▶ EXERCISE DETAILS
The records below are to be copied word for word, with every picture left out.

▶ INFORMATION
__________________________________________________

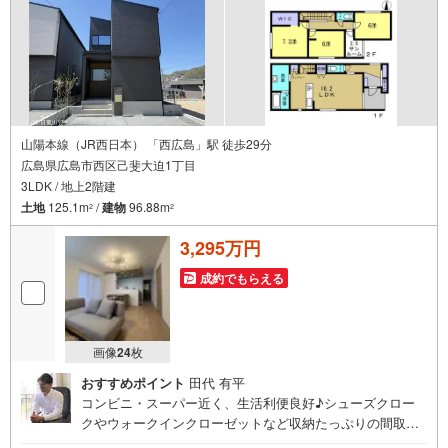
山陽本線（JR西日本） 「西広島」駅 徒歩29分
広島県広島市西区己斐大迫1丁目
3LDK / 地上2階建
土地
125.1m
/
建物
96.88m
2
2
3,295万円
成約でもらえる
画像
24
枚
おすすめポイント
田代 有平
コンビニ・スーパー近く、生活利便良好♪シューズクロー
クやウォークインクローゼットなど収納たっぷりの間取
り。周辺は落ち着きのある閑静な住宅地です。住まいの事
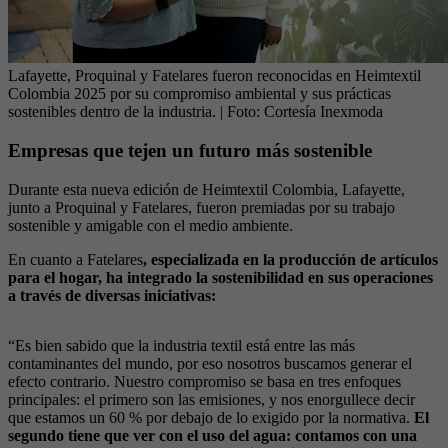
Lafayette, Proquinal y Fatelares fueron reconocidas en Heimtextil
Colombia 2025 por su compromiso ambiental y sus prácticas
sostenibles dentro de la industria.
| Foto:
Cortesía Inexmoda
Empresas que tejen un futuro más sostenible
Durante esta nueva edición de Heimtextil Colombia, Lafayette,
junto a Proquinal y Fatelares, fueron premiadas por su trabajo
sostenible y amigable con el medio ambiente.
En cuanto a Fatelares
, especializada en la producción de artículos
para el hogar, ha integrado la sostenibilidad en sus operaciones
a través de diversas iniciativas:
“Es bien sabido que la industria textil está entre las más
contaminantes del mundo, por eso nosotros buscamos generar el
efecto contrario. Nuestro compromiso se basa en tres enfoques
principales: el primero son las emisiones, y nos enorgullece decir
que estamos un 60 % por debajo de lo exigido por la normativa.
El
segundo tiene que ver con el uso del agua: contamos con una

__________________________________________________

▶ EXERCISE RESPONSE
山陽本線（JR西日本） 「西広島」駅 徒歩29分
広島県広島市西区己斐大迫1丁目
3LDK / 地上2階建
土地
125.1m
/
建物
96.88m
2
2
3,295万円
成約でもらえる
画像
24
枚
おすすめポイント
田代 有平
コンビニ・スーパー近く、生活利便良好♪シューズクロー
クやウォークインクローゼットなど収納たっぷりの間取
り。周辺は落ち着きのある閑静な住宅地です。住まいの事
Lafayette, Proquinal y Fatelares fueron reconocidas en Heimtextil
Colombia 2025 por su compromiso ambiental y sus prácticas
sostenibles dentro de la industria.
| Foto:
Cortesía Inexmoda
Empresas que tejen un futuro más sostenible
Durante esta nueva edición de Heimtextil Colombia, Lafayette,
junto a Proquinal y Fatelares, fueron premiadas por su trabajo
sostenible y amigable con el medio ambiente.
En cuanto a Fatelares
, especializada en la producción de artículos
para el hogar, ha integrado la sostenibilidad en sus operaciones
a través de diversas iniciativas:
“Es bien sabido que la industria textil está entre las más
contaminantes del mundo, por eso nosotros buscamos generar el
efecto contrario. Nuestro compromiso se basa en tres enfoques
principales: el primero son las emisiones, y nos enorgullece decir
que estamos un 60 % por debajo de lo exigido por la normativa.
El
segundo tiene que ver con el uso del agua: contamos con una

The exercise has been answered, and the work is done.